A former Iranian nuclear chief has made the clearest admission to date that the country’s atomic programme was geared towards creating a bomb, despite years of official denials.
Iran has always insisted that its nuclear programme was intended for peaceful purposes and that Ayatollah Ali Khamenei, the supreme leader, had issued a fatwa against the development and use of nuclear weapons.
However, in an interview with state media, a former head of the Iranian Atomic Energy Organisation has admitted the existence of a “system” with military capabilities.
The interview with Fereydoun Abbasi-Davani marked the anniversary of the assassination last year by the Israel spy agency Mossad of a senior Iranian scientist, Mohsen Fakhrizadeh, who was also a deputy defence minister.

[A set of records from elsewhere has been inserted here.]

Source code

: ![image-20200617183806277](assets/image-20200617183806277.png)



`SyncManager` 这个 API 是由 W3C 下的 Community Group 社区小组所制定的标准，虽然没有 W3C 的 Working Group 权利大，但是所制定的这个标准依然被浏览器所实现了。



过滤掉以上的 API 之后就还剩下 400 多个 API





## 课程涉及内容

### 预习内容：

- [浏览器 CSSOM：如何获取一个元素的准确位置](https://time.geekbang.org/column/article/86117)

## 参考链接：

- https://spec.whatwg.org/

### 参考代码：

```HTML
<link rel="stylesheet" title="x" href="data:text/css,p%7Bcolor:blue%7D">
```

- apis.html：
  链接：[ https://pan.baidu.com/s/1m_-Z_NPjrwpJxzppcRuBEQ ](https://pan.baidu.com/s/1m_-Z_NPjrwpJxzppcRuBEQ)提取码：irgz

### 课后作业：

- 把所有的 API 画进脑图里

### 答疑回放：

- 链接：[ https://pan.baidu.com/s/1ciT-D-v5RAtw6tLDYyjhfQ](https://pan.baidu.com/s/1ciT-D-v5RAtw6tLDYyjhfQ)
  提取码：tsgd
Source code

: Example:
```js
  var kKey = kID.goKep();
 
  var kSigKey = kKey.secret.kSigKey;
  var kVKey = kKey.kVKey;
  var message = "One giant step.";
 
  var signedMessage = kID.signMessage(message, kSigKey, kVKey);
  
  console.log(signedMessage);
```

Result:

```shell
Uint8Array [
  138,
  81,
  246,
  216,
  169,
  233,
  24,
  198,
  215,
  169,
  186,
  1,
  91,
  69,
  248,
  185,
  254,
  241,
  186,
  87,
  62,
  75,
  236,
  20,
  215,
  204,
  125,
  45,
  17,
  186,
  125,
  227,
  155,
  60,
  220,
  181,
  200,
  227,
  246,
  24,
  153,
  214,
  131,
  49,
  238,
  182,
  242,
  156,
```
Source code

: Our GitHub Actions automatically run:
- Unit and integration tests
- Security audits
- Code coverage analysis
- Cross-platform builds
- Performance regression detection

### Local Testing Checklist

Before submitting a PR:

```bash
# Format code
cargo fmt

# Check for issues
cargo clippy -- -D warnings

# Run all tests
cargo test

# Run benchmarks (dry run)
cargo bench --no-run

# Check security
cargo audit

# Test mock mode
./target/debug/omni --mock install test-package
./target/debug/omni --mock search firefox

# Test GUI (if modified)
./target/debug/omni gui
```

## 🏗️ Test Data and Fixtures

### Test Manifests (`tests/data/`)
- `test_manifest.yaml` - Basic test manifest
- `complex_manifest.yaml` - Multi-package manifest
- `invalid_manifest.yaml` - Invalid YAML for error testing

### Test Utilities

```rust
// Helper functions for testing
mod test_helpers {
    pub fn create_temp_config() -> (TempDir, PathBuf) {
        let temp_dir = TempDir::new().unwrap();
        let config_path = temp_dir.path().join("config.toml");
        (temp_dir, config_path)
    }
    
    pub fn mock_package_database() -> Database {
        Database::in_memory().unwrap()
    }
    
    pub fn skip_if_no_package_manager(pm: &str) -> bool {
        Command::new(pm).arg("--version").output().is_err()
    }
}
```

Fakhrizadeh was accused by Israel of being the mastermind of the nuclear weapons programme. It argued that he oversaw an array of scientific research activities and uranium enrichment facilities, which individually could be said to have civilian uses but together with a separate missile programme created the infrastructure necessary for nuclear weapons.
Abbasi-Davani came close to admitting that this description of Fakhrizadeh’s importance in the Iranian nuclear “system” was correct, and that this explained Israel’s decision to assassinate him.
“When the country’s all-encompassing growth began involving satellites, missiles and nuclear weapons, and surmounted new boundaries of knowledge, the issue became more serious for them,” Abbasi-Davani said.
Publication of the interview coincides with the resumption today of talks in Vienna on Iran’s nuclear programme, the first direct negotiations on the issue since the election of a new hardline president in Iran, Ebrahim Raisi.
The talks are supposed to lead to the re-implementation of the deal signed by Iran, the West and the UN security council in 2015 to limit the nuclear programme in return for the lifting of economic sanctions. President Trump tore up that deal in 2018 but President Biden came to power promising to reinstate it.
Doing so has been delayed, however, by US demands that Iran promise to allow further negotiations on its broader Middle East policy, including its use of proxy militias such as Hezbollah in Lebanon, and on its missile programme. Iran has refused, and President Raisi has countered with extra demands of his own, including for financial compensation for Trump’s decision to break the deal.
The talks, hosted by the International Atomic Energy Agency, will involve Iran’s negotiating team meeting those of Britain, France, Germany, Russia and China. Tehran refuses to meet the Americans directly, so the US team sits in a separate room and is briefed by European and other counterparts.
Iran began enriching uranium beyond the limits set by the 2015 deal in retaliation for Trump’s reimposition of sanctions, and has accelerated the process since Biden came to power. Abbasi-Davani’s admission of the military aspect of the programme will come as a surprise to the negotiators, but not the facts he revealed.
By 2015, Iran had enriched uranium to 20 per cent purity, a level that has a civilian use in research laboratories. However, this year it has gone further, enriching to 60 per cent, a level close to the 90 per cent required for a nuclear warhead and also one for which there is no real civilian use.
“Although our stance on nuclear weapons based on the supreme leader’s explicit fatwa regarding nuclear weapons being haram [forbidden by Islamic law] is quite clear, Fakhrizadeh created this system and his concern wasn’t just the defence of our own country,” Abbasi-Davani said in the interview.
“Our country backs the axis of the resistance front [against Israel] and when you enter this realm, the Zionists become sensitive.”